I'm going to buy some Time Atac Z pedals and wanted to get opinions on the best shoes (women's) for these. Thanks!


----------



## E.J. (Jul 18, 2008)

Sinac said:


> I'm going to buy some Time Atac Z pedals and wanted to get opinions on the best shoes (women's) for these. Thanks!


The shoes that fit your feet the best/are comfortable & are within the budget that you establish.


----------



## Sinac (May 1, 2008)

I guess I should've put more details about shoes. I'm not always a fan of being clipped in for some terrain, so I'm trying these since they have a platform. The shoes I currently use have a hard plastic center with rubber tread on the edges. My thought was that a shoe with more rubber on the center would help with slipping, but I don't know which shoes would be like that, nor do I know which would be compatible with the cleats on these pedals. I was hoping to get feedback from anyone that has this pedal and has a shoe that's working well for them.


----------



## vaelin (Sep 3, 2009)

My ex-wife used Time Zs with cannondale shoes. They looked like low-top hikers.
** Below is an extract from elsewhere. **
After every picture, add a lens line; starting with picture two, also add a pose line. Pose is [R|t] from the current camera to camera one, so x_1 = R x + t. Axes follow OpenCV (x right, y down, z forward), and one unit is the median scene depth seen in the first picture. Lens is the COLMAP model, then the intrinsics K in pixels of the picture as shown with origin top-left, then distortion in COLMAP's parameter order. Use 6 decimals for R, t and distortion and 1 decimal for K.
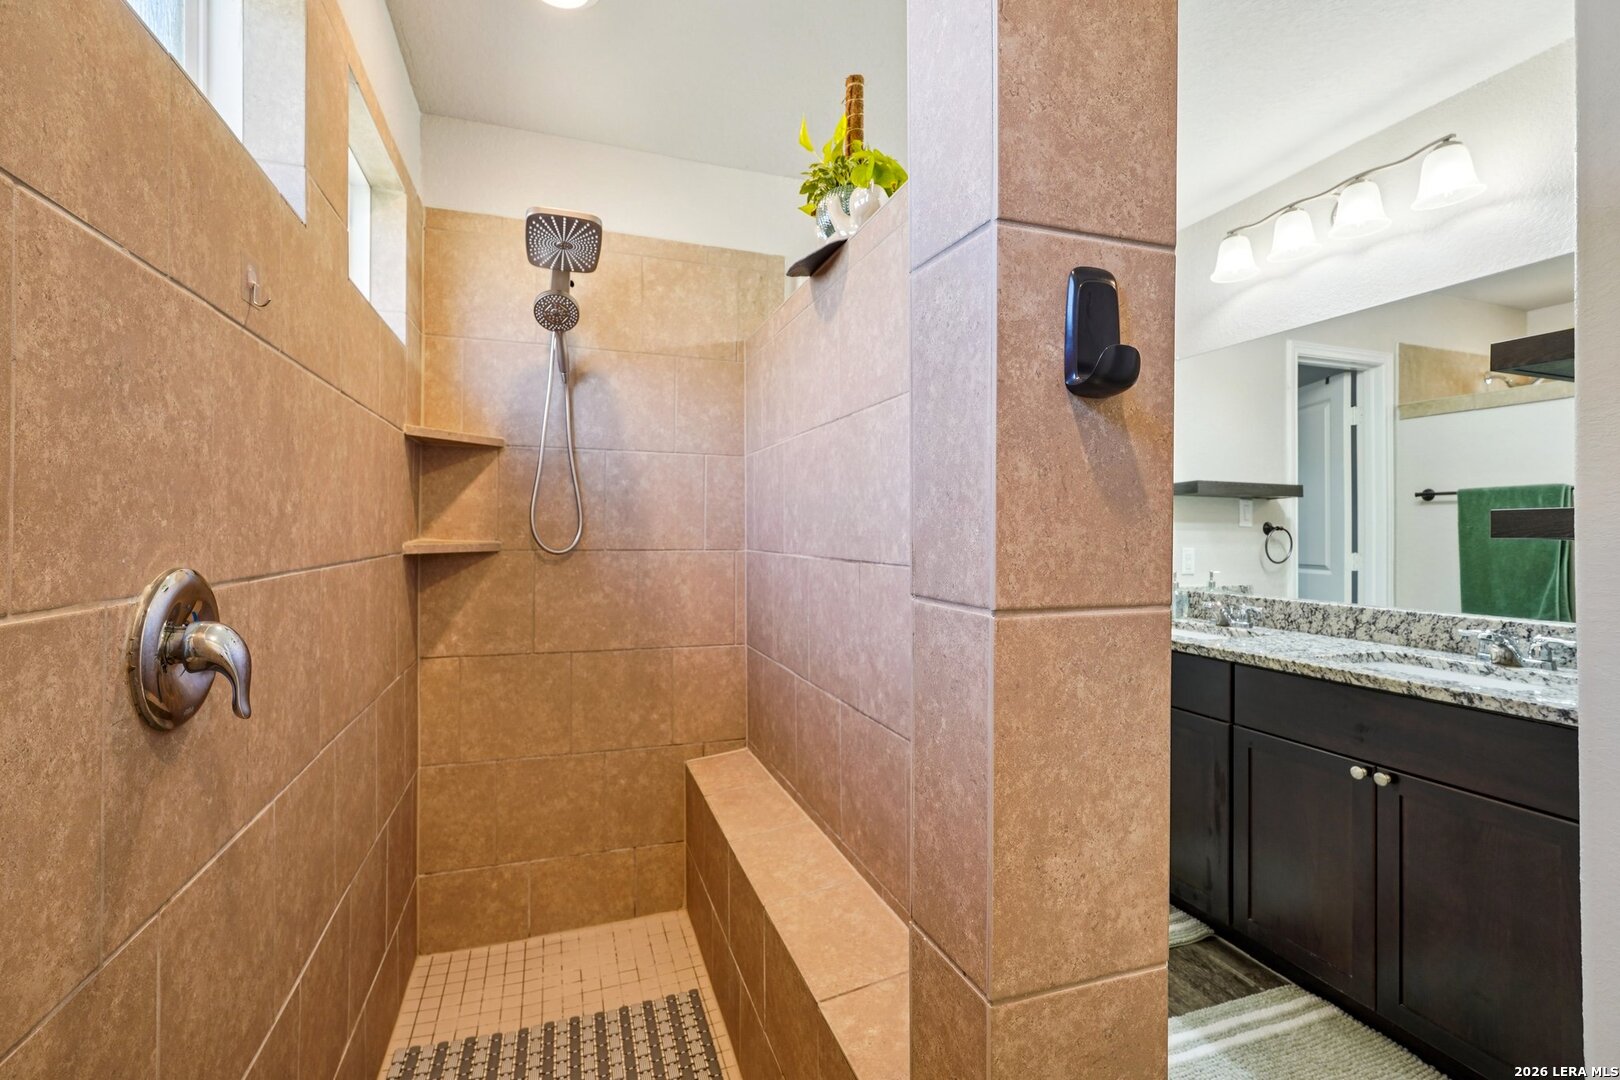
lens RADIAL K [[723.7, 0, 809.0], [0, 723.7, 534.0], [0, 0, 1]] dist [-0.015270, 0.005570]
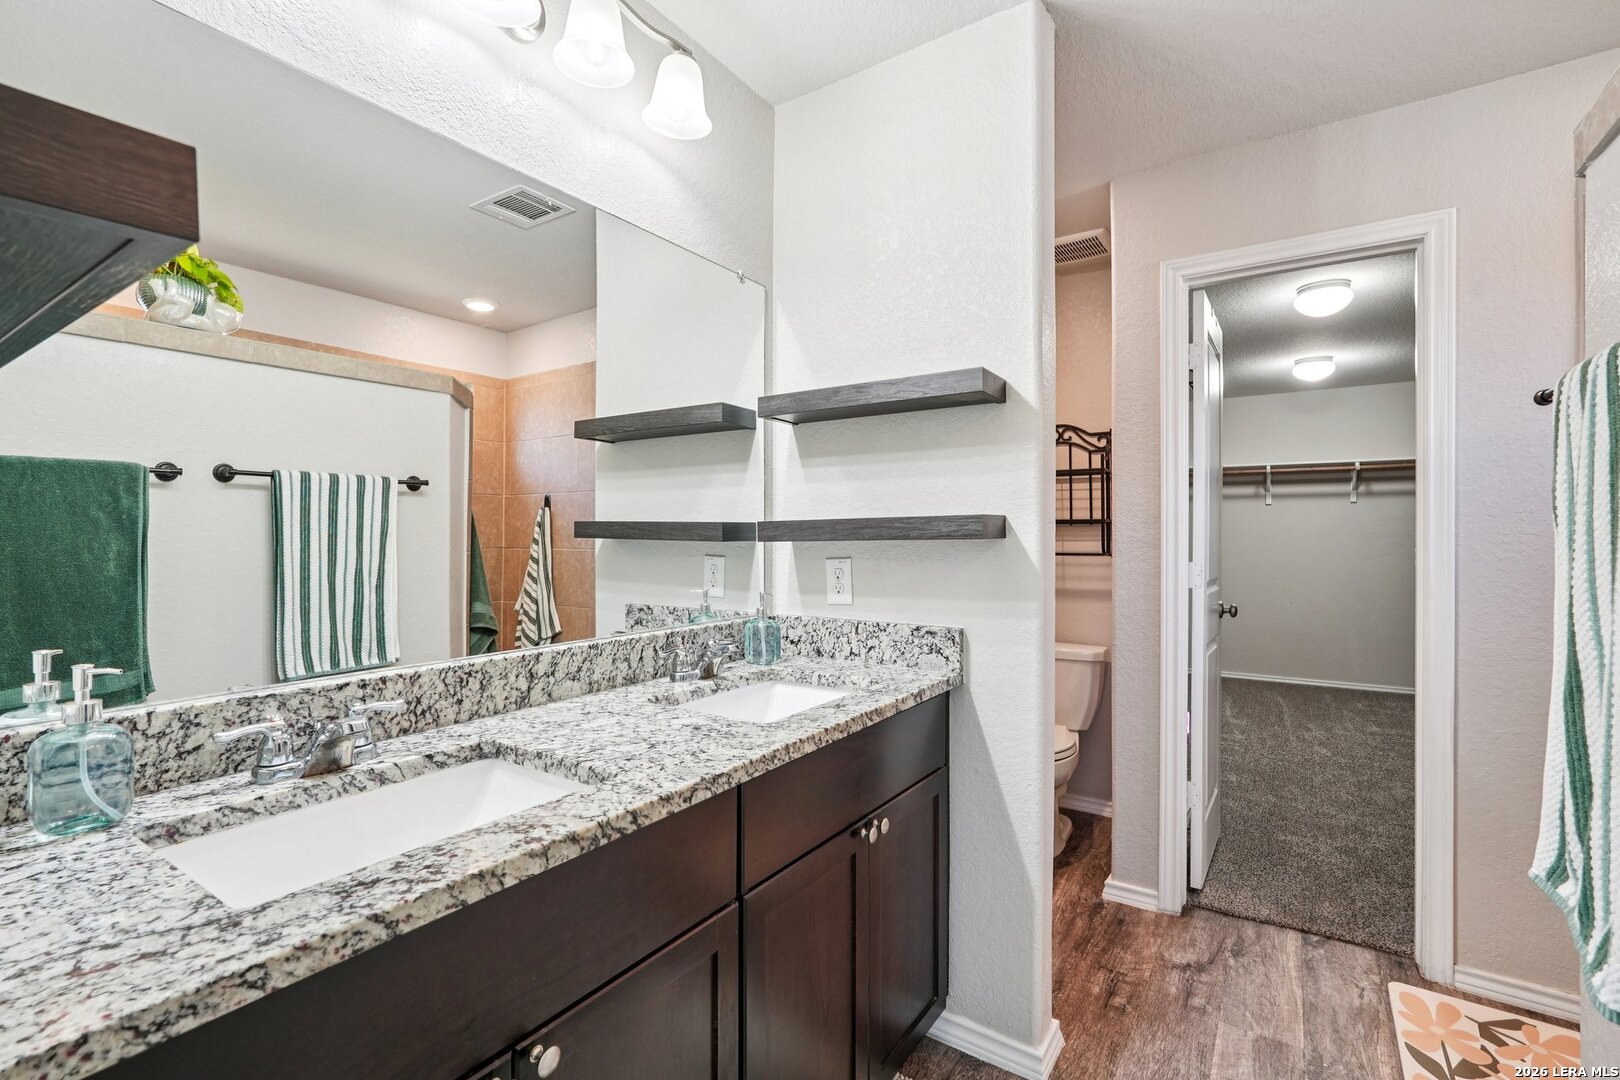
lens RADIAL K [[723.7, 0, 804.7], [0, 723.7, 535.3], [0, 0, 1]] dist [-0.015270, 0.005570]
pose [[-0.588991, -0.002919, 0.808134, 0.137021], [0.000091, 0.999993, 0.003678, -0.001864], [-0.808140, 0.002240, -0.588987, 1.270606]]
You're mostly looking for something with treads; the platform is nice on the Zs, but you'll still need something with a tread to hook inbetween the nooks.


----------



## 'size (Oct 10, 2005)

these shimano's work well.
also 5.10 will have a clipped shoe out next month which may be the best bet for the time z's


----------



## oohsh_t (Aug 11, 2007)

http://www.downcycles.com/store/2005-hammer-p-432.html661 have a skate style clip shoe for around $80.


----------



## oakhills (Mar 30, 2004)

I've always liked the Sidi Dominator 5's, or whichever version fits women. They are very comfortable and outlast the other brands I have tried by a 3 to 1 margin. Also been using Time pedals for 9 years...


----------